■ WORK REQUEST:
Among the entries below, tally each line where the word "title" appears and state only the total.

** Opening PROVIDED RECORDS block **

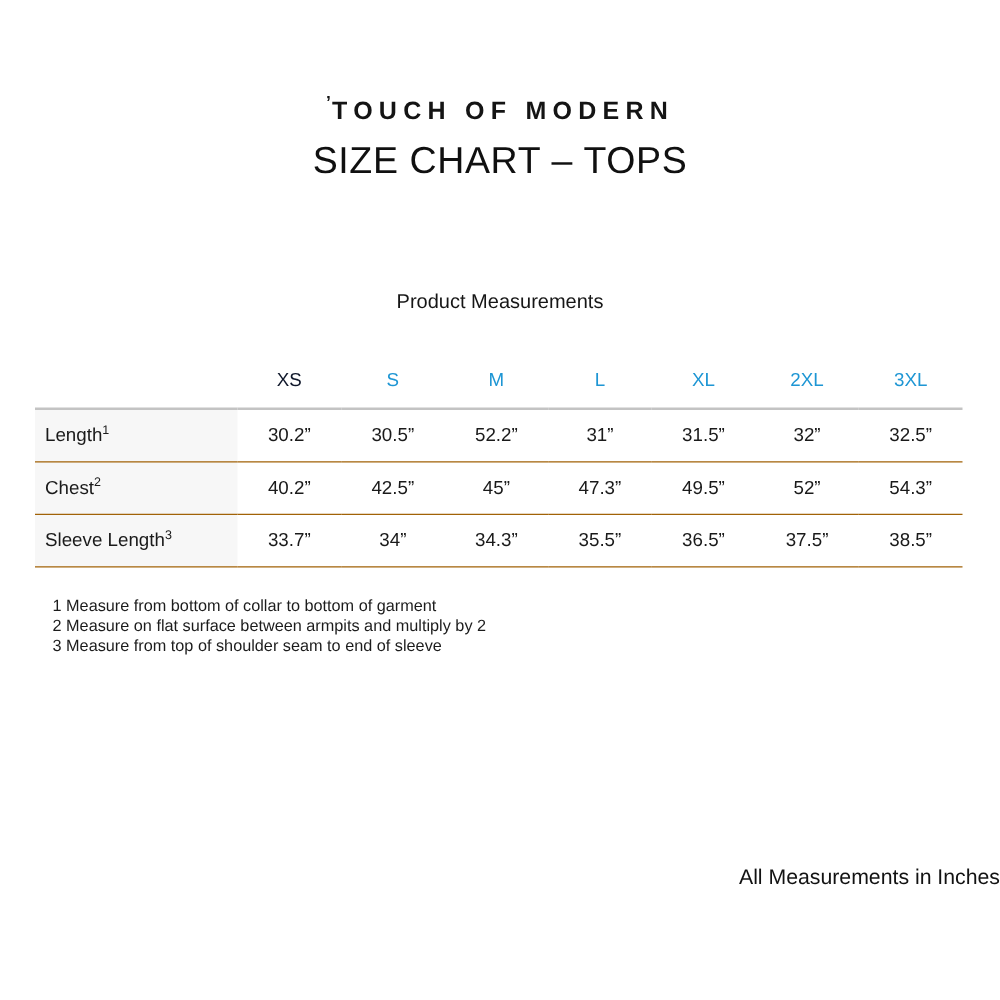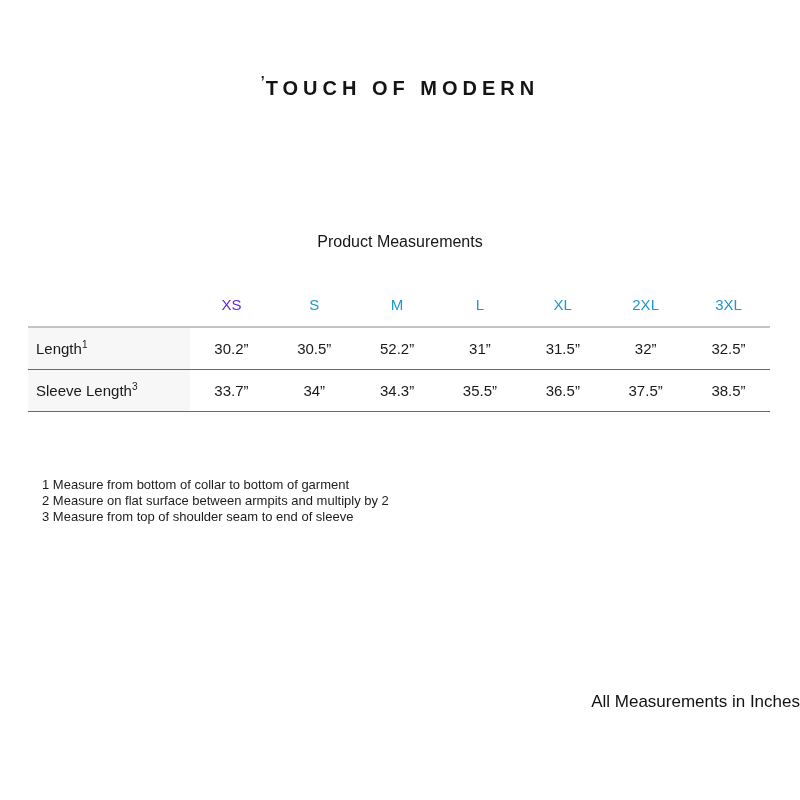--- a/index.html
+++ b/index.html
@@ -88,6 +88,7 @@
 
   <div class="logo"><span class="logo-mark">’</span><span>TOUCH OF MODERN</span></div>
 
+  <div class="title">SIZE CHART – TOPS</div>
 
   <div class="section-title">Product Measurements</div>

** Closing PROVIDED RECORDS block **

■ COMPLETED EXERCISE:
2